Le Soudan risque de replonger dans une situation de faim accrue, alors que le conflit, les coupes dans le financement de l’aide et la hausse des coûts agricoles — exacerbée par les perturbations liées à la guerre en Iran — menacent d’anéantir les progrès réalisés après l’apparition de la famine dans certaines régions du pays ; c’est ce qu’a déclaré mardi un haut responsable du Programme alimentaire mondial.
La guerre opposant l’armée soudanaise aux Forces de soutien rapide (FSR), — un conflit qui entre désormais dans sa quatrième année — a provoqué le déplacement de millions de personnes et dévasté une grande partie du pays.
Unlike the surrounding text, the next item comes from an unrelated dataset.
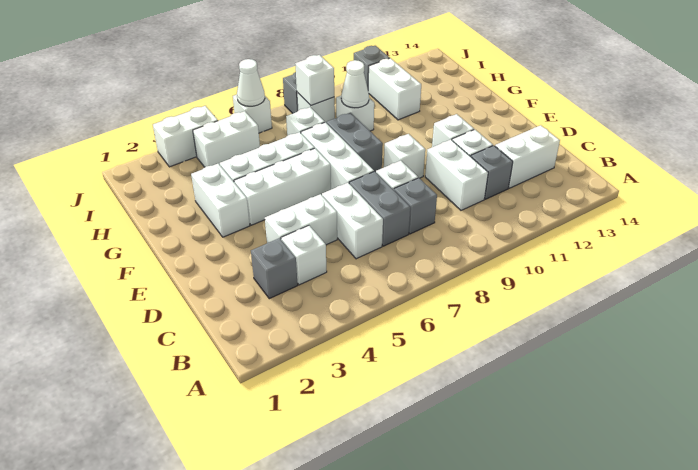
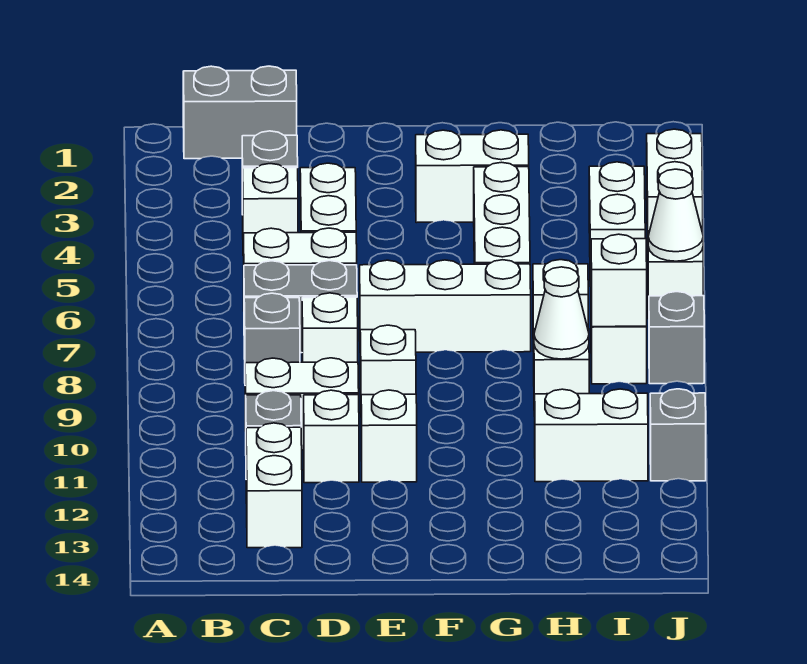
white 1x3 brick [234,148,331,225] -> none
grey 1x2 brick [327,113,383,172] -> grey 1x2 brick moved to [183,66,297,159]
Les organisations humanitaires n’ont cessé d’alerter sur l’aggravation de l’insécurité alimentaire et les limites imposées à l’accès humanitaire.
Le Soudan reste le théâtre de la plus grave crise humanitaire au monde, avec environ 5 millions de personnes confrontées à des niveaux de faim d’urgence ou catastrophiques – et ce, même après qu’une intervention humanitaire intensive a permis de réduire le nombre de personnes en situation proche de la famine –, a déclaré Carl Skau, directeur exécutif par intérim du Programme alimentaire mondial (PAM).
« C’est une crise massive, tant par le nombre de personnes touchées que par sa gravité », a-t-il affirmé, ajoutant que plus de 100 000 personnes se trouvaient toujours dans une situation proche de la famine, ce qui les place au niveau le plus critique de l’échelle IPC (Cadre intégré de classification de la sécurité alimentaire) soutenue par l’ONU.
« De tels chiffres concernant la phase 5 de l’IPC — celle de la famine — témoignent d’une situation extrêmement, extrêmement grave », a-t-il souligné.
À travers le Soudan, près de 19,5 millions de personnes sont confrontées à des niveaux élevés d’insécurité alimentaire aiguë, selon l’IPC.
Skau a indiqué que les récents combats autour d’El-Obeid, au Kordofan du Nord, faisaient craindre que la ville ne subisse un sort similaire à celui d’El-Fasher, au Darfour, où le conflit et le siège ont pris les civils au piège et entravé l’acheminement de l’aide.
Ces derniers jours, toutefois, les violences ont quelque peu diminué, laissant espérer une extension de l’aide pour passer de 100 000 à 250 000 bénéficiaires dans la région d’El-Obeid.
Le PAM s’inquiète également de la reprise des combats au Darfour au cours de la semaine écoulée, qui a entraîné la fermeture du point de passage frontalier de Tine, une voie d’accès reliant le Tchad au Darfour.
À l’échelle nationale, le PAM a réduit le nombre de personnes qu’il assiste — passant de 5 millions il y a un an à environ 3,5 millions — et a diminué les rations dans de nombreuses zones, notamment à Tawila (Darfour), en raison d’un déficit de financement de 646 millions de dollars consécutif aux coupes budgétaires opérées par des donateurs majeurs, tels que les États-Unis, les pays européens et le Royaume-Uni.
« Nous ne prenons pas la bonne direction », a déclaré Skau. « Au contraire, nous régressons. »
Skau a également averti que la flambée des prix du diesel et les pénuries d’engrais, liées au conflit dans le Golfe et à la fermeture du détroit d’Ormuz, pourraient compromettre davantage la sécurité alimentaire du Soudan durant la campagne de semis en cours.
Le Soudan dépend fortement des importations d’engrais en provenance des pays du Golfe, tandis qu’une grande partie de son agriculture repose sur des pompes d’irrigation dont le fonctionnement risque de devenir trop coûteux pour les agriculteurs.